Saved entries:
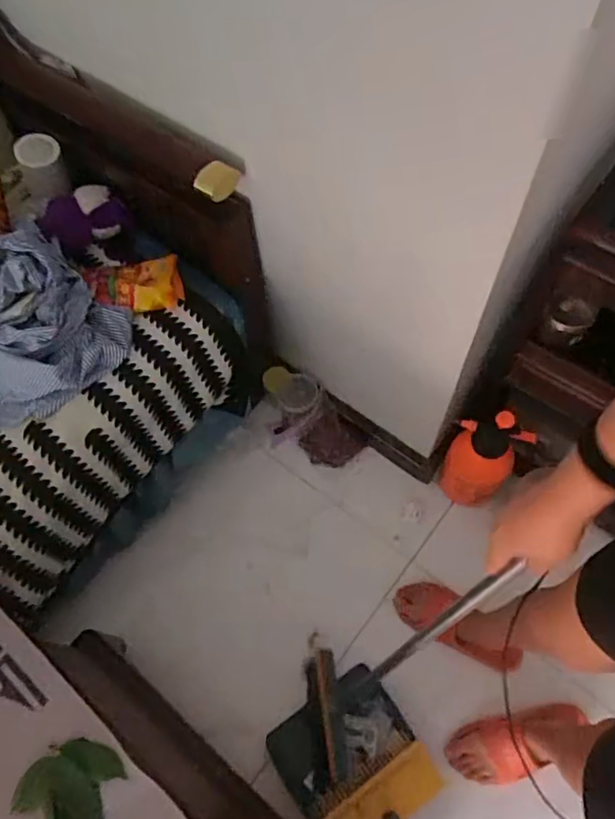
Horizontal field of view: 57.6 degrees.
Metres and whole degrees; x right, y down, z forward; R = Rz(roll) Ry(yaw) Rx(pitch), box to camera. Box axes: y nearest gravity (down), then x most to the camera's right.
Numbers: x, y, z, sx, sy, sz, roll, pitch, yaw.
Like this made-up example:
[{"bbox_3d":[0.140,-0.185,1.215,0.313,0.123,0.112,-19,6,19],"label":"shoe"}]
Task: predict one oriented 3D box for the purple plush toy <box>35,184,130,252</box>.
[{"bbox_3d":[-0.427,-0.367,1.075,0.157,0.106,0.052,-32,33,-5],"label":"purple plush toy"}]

--

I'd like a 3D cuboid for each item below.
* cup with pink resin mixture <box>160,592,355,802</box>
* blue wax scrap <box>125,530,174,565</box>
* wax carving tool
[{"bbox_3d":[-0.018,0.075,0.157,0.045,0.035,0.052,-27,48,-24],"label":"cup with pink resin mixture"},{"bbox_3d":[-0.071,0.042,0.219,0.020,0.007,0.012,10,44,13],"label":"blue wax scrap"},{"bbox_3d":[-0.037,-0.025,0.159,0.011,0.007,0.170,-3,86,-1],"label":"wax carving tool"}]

→ **Aim of the task**: Each line holding the word "roll" must be copied from the data.

→ **Worked solution**:
Metres and whole degrees; x right, y down, z forward; R = Rz(roll) Ry(yaw) Rx(pitch), box to camera. Box axes: y nearest gravity (down), then x most to the camera's right.
Numbers: x, y, z, sx, sy, sz, roll, pitch, yaw.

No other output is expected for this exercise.